Alex Massie Alex Massie

Gordon Brown Should Just Abandon Hope

From Andrew Rawnsley’s (must-read) column yesterday:

A member of the no contrition tendency in the cabinet says: “Gordon apologise? Bugger that. No way. People don’t want to see him wringing his hands. They don’t want him to get into this psycho-babble. They want him to get the job done.”

Is this actually true? I mean, do people actually want Gordon to “get the job done”? I’m not convinced they do. Isn’t it possible that the electorate is enjoying this? The sourness and vindictiveness of the public mood at present seems unlikely to be much impressed by anything the Prime Minister could propose, let alone achieve. You might expect Tory voters to be rooting for the government to fail, but I suspect that swing-voters also take a certain grim enjoyment from kicking the government when it’s down. Voters can be a cruel, callous bunch. Just ask John Major. I rather think voters like not liking Gordon Brown. They’d be disappointed if he got the job done; that’s not the role the public has assigned him.

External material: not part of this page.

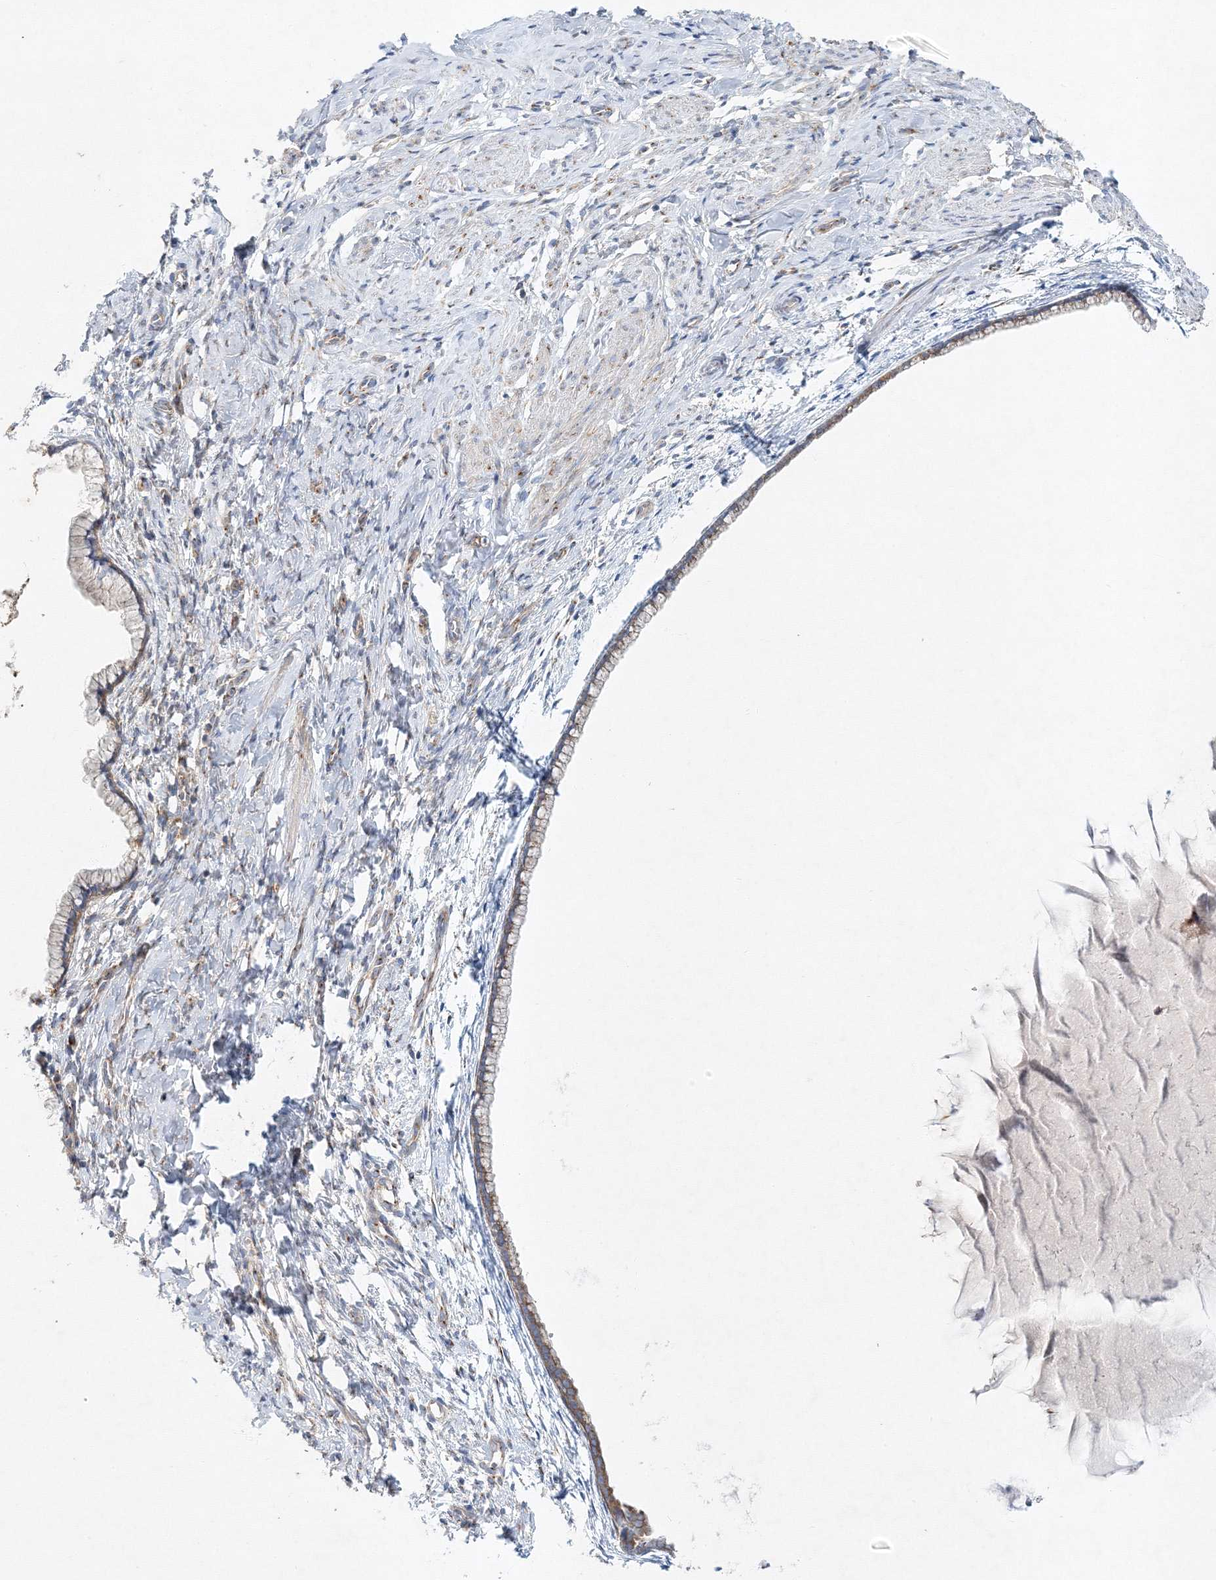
{"staining": {"intensity": "moderate", "quantity": "25%-75%", "location": "cytoplasmic/membranous"}, "tissue": "cervix", "cell_type": "Glandular cells", "image_type": "normal", "snomed": [{"axis": "morphology", "description": "Normal tissue, NOS"}, {"axis": "topography", "description": "Cervix"}], "caption": "Immunohistochemistry (IHC) of unremarkable cervix reveals medium levels of moderate cytoplasmic/membranous expression in approximately 25%-75% of glandular cells.", "gene": "SEC23IP", "patient": {"sex": "female", "age": 75}}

Not for the first time, Brown’s ministry resembles Major’s. What good did it do Major to hold on until May 1997? Precious little. No wonder the idea of a snap election is back on the agenda. Well, why not? The idea must be to lose – and get rid of Gordon – now, rather than face certain death in 2010 when, with no recovery in sight, voters have had an extra year in which to stockpile and stoke their fury.

Rawnsley reports on how Labour might try to frame the argument:

“It is important for us to say that we didn’t get it all right about financial regulation,” says one member of the cabinet whose identity may surprise you.